(Text section Opens)

[Netarchivesuite-users] Problem with a spider

Soleto Ruiz de Clavijo, Miguel miguel.soleto at externos.bne.es
Mon Sep 20 10:43:22 CEST 2021


Thank you very much, Sara!

De: sara.aubry at bnf.fr <sara.aubry at bnf.fr>
Enviado el: lunes, 20 de septiembre de 2021 10:22
Para: Soleto Ruiz de Clavijo, Miguel <miguel.soleto at externos.bne.es>
CC: Monzón, Fernando <f.monzon at bne.es>; García Arratia, Juan Carlos <juancarlos.garcia at bne.es>; netarchivesuite-users at ml.sbforge.org
Asunto: RE: [Netarchivesuite-users] Problem with a spider

Hi Miguel,

The limit of opened files you have defined on your system is probably too low.
See https://linuxcommand.org/lc3_man_pages/ulimith.html

At BnF, we set it to unlimited for the harvest controllers (and never had any issue).
But you could at least double the number you have set.

Sara





De :        "Soleto Ruiz de Clavijo, Miguel" <miguel.soleto at externos.bne.es<mailto:miguel.soleto at externos.bne.es>>
A :        "'netarchivesuite-users at ml.sbforge.org'" <netarchivesuite-users at ml.sbforge.org<mailto:netarchivesuite-users at ml.sbforge.org>>
Cc :        "García Arratia, Juan Carlos" <juancarlos.garcia at bne.es<mailto:juancarlos.garcia at bne.es>>, "Monzón, Fernando" <f.monzon at bne.es<mailto:f.monzon at bne.es>>
Date :        20/09/2021 09:42
Objet :        [Netarchivesuite-users] Problem with a spider
Envoyé par :        "NetarchiveSuite-users" <netarchivesuite-users-bounces at ml.sbforge.org<mailto:netarchivesuite-users-bounces at ml.sbforge.org>>
________________________________



Hi!

(Text section Closes)

_Work item A_: Please print the part of the mailing-list thread from "De: sara.aubry at" to "you have set.".
The rows have no connection to the mailing-list thread.

(Supplied material Opens)

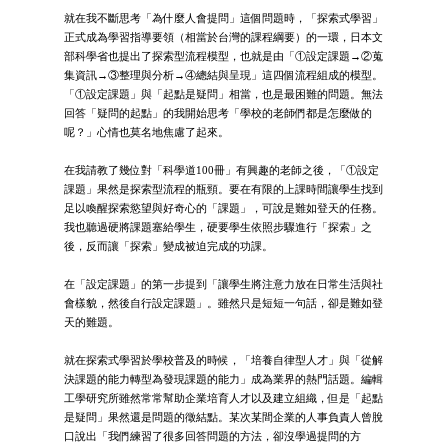
就在我不斷思考「為什麼人會提問」這個問題時，「探索式學習」
正式成為學習指導要領（相當於台灣的課程綱要）的一環，日本文
部科學省也提出了探索型流程模型，也就是由「①設定課題→②蒐
集資訊→③整理與分析→④總結與呈現」這四個流程組成的模型。
「①設定課題」與「起點是疑問」相當，也是最困難的問題。無法
回答「疑問的起點」的我開始思考「學校的老師們都是怎麼做的
呢？」心情也莫名地焦慮了起來。
在我請教了幾位對「科學道100冊」有興趣的老師之後，「①設定
課題」果然是探索型流程的瓶頸。要在有限的上課時間讓學生找到
足以喚醒探索慾望與好奇心的「課題」，可說是難如登天的任務。
我也聽過硬將課題塞給學生，硬要學生依照步驟進行「探索」之
後，反而讓「探索」變成被迫完成的功課。
在「設定課題」的第一步提到「讓學生將注意力放在日常生活與社
會樣貌，然後自行設定課題」。雖然只是短短一句話，卻是難如登
天的難題。
就在探索式學習於學校普及的時候，「培養自律型人才」與「從解
決課題的能力轉型為發現課題的能力」成為業界的熱門話題。編輯
工學研究所雖然常常幫助企業培育人才以及建立組織，但是「起點
是疑問」果然還是問題的徵結點。某次某間企業的人事負責人曾脫
口說出「我們練習了很多回答問題的方法，卻沒學過提問的方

(Supplied material Closes)

_Work item B_: Render the rows of Block 1 as a numbered list, skipping blank lines and leaving out the pictures.

_Your solution A_:
De: sara.aubry at bnf.fr <sara.aubry at bnf.fr>
Enviado el: lunes, 20 de septiembre de 2021 10:22
Para: Soleto Ruiz de Clavijo, Miguel <miguel.soleto at externos.bne.es>
CC: Monzón, Fernando <f.monzon at bne.es>; García Arratia, Juan Carlos <juancarlos.garcia at bne.es>; netarchivesuite-users at ml.sbforge.org
Asunto: RE: [Netarchivesuite-users] Problem with a spider

Hi Miguel,

The limit of opened files you have defined on your system is probably too low.
See https://linuxcommand.org/lc3_man_pages/ulimith.html

At BnF, we set it to unlimited for the harvest controllers (and never had any issue).
But you could at least double the number you have set.

_Your solution B_:
1. 就在我不斷思考「為什麼人會提問」這個問題時，「探索式學習」
2. 正式成為學習指導要領（相當於台灣的課程綱要）的一環，日本文
3. 部科學省也提出了探索型流程模型，也就是由「①設定課題→②蒐
4. 集資訊→③整理與分析→④總結與呈現」這四個流程組成的模型。
5. 「①設定課題」與「起點是疑問」相當，也是最困難的問題。無法
6. 回答「疑問的起點」的我開始思考「學校的老師們都是怎麼做的
7. 呢？」心情也莫名地焦慮了起來。
8. 在我請教了幾位對「科學道100冊」有興趣的老師之後，「①設定
9. 課題」果然是探索型流程的瓶頸。要在有限的上課時間讓學生找到
10. 足以喚醒探索慾望與好奇心的「課題」，可說是難如登天的任務。
11. 我也聽過硬將課題塞給學生，硬要學生依照步驟進行「探索」之
12. 後，反而讓「探索」變成被迫完成的功課。
13. 在「設定課題」的第一步提到「讓學生將注意力放在日常生活與社
14. 會樣貌，然後自行設定課題」。雖然只是短短一句話，卻是難如登
15. 天的難題。
16. 就在探索式學習於學校普及的時候，「培養自律型人才」與「從解
17. 決課題的能力轉型為發現課題的能力」成為業界的熱門話題。編輯
18. 工學研究所雖然常常幫助企業培育人才以及建立組織，但是「起點
19. 是疑問」果然還是問題的徵結點。某次某間企業的人事負責人曾脫
20. 口說出「我們練習了很多回答問題的方法，卻沒學過提問的方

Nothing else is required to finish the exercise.